Of course, you could also go back to Feb. 1, 2009. That was the day he led the Steelers to a 27-23 victory against the Cardinals in Super Bowl XLIII. At the time, critics pointed out that many of his best players were leftovers from Bill Cowher's last team.
And that was certainly true. But those critics failed to see that Cowher went 8-8 with that same group of players the year before Tomlin was hired. And they failed to recognize how Tomlin navigated through some rough stretches when a handful of veterans, loyal to Whisenhunt and Grimm, tried to undermine him even before he coached a single game.
Maybe he did win with a lot of Cowher's players in 2008, but that argument was pretty weak by 2010.
"Mike Tomlin was very militant when he came in," Ward said. "He wanted to see who was going to challenge his authority, and he got rid of some of the guys who tried that. He just wanted to lay down the law. 'This is my team, and I don't care how Coach Cowher did things.' A lot of the guys respected him for that.
"So he kept the guys who followed him, and once he got a full year or two in and got to know us, he let up a little bit.

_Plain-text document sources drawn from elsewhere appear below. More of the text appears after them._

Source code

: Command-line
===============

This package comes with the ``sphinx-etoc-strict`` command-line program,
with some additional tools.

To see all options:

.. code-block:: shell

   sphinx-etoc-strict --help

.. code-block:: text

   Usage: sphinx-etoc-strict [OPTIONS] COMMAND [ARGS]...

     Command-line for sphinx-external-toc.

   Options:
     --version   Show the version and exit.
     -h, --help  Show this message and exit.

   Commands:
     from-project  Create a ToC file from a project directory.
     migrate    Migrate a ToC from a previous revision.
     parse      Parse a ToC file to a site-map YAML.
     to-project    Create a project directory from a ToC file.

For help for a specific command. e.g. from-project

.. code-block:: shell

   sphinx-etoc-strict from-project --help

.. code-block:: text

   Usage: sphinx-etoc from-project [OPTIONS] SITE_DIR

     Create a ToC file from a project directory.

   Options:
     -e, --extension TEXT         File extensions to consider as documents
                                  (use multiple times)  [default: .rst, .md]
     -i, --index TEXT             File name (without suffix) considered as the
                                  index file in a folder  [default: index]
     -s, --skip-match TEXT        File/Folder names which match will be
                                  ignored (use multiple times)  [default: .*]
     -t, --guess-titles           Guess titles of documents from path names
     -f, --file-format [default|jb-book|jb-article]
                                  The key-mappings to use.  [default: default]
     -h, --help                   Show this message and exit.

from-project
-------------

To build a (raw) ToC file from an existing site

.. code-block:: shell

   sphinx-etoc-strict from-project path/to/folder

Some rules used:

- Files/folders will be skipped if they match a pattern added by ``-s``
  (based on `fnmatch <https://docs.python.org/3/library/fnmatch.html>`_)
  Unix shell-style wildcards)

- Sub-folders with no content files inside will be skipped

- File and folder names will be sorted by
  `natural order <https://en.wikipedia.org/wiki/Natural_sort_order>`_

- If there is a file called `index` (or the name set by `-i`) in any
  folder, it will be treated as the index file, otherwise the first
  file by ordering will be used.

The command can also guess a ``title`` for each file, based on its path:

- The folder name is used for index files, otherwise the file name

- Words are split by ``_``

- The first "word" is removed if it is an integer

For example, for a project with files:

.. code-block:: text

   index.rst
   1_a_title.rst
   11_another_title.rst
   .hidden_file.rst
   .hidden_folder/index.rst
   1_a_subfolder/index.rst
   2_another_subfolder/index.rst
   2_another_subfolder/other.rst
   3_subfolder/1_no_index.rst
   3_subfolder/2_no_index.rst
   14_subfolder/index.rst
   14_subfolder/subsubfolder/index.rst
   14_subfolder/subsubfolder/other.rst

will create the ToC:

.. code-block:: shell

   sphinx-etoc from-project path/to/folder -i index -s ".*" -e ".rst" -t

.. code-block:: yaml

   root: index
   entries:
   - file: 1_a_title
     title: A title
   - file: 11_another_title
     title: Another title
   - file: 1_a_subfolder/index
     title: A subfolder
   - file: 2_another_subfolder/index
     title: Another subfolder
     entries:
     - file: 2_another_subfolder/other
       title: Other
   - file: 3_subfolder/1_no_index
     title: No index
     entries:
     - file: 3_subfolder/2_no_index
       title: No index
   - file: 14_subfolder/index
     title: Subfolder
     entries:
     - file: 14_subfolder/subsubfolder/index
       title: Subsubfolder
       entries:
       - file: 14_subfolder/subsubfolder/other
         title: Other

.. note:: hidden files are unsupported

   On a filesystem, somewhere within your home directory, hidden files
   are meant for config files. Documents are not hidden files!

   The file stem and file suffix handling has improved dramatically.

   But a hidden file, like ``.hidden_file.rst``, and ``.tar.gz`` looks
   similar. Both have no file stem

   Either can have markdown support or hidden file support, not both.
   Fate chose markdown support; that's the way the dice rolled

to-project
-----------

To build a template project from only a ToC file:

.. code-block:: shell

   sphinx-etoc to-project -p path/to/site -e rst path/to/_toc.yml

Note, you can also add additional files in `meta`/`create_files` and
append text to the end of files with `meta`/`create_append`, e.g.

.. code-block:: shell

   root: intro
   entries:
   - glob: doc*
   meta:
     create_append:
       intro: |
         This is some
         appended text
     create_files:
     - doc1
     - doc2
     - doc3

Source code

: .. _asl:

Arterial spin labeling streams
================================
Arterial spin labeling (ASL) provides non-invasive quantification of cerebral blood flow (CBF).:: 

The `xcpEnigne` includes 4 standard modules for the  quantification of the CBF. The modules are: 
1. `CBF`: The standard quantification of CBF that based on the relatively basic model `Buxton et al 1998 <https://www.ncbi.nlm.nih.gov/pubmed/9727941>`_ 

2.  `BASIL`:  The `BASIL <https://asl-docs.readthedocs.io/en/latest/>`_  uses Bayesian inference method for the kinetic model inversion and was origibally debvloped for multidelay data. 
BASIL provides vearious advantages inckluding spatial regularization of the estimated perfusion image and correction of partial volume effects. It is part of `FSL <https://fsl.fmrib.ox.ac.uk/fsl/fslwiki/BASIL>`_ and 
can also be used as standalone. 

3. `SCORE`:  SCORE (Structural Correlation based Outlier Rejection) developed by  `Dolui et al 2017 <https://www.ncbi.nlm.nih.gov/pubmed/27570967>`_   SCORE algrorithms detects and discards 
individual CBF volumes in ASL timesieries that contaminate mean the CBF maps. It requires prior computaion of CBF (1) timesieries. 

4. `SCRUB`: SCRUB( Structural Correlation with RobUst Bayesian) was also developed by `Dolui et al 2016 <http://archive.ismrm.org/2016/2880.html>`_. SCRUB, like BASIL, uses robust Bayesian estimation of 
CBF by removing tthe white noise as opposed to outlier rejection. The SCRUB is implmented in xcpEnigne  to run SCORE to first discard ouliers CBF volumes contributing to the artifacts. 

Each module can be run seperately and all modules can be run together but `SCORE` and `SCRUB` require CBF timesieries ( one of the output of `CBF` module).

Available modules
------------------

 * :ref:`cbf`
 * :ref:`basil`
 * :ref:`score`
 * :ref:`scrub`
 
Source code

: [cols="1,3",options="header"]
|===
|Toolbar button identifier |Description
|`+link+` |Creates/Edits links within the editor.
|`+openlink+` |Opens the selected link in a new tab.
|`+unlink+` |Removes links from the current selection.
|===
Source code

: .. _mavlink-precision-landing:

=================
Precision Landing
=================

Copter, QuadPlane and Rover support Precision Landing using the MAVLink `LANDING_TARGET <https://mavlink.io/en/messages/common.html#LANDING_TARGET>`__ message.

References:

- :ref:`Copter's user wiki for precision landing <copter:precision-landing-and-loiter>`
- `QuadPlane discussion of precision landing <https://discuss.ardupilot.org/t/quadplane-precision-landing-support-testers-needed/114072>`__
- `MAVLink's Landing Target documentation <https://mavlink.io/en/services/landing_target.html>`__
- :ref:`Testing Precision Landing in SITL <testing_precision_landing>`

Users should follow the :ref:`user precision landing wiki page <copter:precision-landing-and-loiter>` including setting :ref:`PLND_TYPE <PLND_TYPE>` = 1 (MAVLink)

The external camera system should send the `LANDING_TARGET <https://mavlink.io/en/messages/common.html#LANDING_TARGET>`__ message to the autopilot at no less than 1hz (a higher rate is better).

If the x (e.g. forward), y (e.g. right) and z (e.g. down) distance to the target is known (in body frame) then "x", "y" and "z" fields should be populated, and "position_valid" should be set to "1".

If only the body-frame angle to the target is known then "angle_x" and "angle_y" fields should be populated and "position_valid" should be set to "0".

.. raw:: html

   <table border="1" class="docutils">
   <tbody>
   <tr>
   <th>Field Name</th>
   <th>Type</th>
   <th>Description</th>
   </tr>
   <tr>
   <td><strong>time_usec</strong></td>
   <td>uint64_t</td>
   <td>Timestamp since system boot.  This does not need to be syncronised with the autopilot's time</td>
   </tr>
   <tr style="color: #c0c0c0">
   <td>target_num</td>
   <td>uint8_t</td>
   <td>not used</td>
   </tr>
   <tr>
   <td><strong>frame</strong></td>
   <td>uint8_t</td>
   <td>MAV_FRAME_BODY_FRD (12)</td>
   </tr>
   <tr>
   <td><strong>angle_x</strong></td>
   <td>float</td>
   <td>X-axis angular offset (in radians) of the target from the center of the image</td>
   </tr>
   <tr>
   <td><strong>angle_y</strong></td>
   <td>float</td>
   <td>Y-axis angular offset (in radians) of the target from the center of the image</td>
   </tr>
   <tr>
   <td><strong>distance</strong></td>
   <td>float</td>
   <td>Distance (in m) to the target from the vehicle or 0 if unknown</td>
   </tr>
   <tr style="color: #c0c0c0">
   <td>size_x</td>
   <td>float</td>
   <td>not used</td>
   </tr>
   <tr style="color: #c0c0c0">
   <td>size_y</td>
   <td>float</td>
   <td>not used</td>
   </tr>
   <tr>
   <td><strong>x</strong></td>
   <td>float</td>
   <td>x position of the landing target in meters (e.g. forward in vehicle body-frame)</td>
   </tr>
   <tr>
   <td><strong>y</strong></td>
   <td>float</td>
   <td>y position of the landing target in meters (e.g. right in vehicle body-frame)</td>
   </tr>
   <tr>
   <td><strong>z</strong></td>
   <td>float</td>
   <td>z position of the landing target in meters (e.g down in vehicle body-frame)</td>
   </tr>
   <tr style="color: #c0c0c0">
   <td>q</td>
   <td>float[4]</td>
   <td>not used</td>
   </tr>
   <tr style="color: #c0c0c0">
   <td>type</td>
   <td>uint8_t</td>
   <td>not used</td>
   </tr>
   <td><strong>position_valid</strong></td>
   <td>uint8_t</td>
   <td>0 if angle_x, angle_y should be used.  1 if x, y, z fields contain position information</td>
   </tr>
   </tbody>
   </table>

He gave us some off time. He saw that the first year we were a tired team by the time we reached the playoffs, and he learned from that."
So what do you suppose they will say Feb. 6, 2011?
If the Steelers beat the Packers in Super Bowl XLV on Sunday, Tomlin will have won more Super Bowls than Cowher. More than Tony Dungy. More than Mike Holmgren and John Madden.
The good news is he will still be shy of his 40th birthday, so we'll still have plenty of time to call him a genius.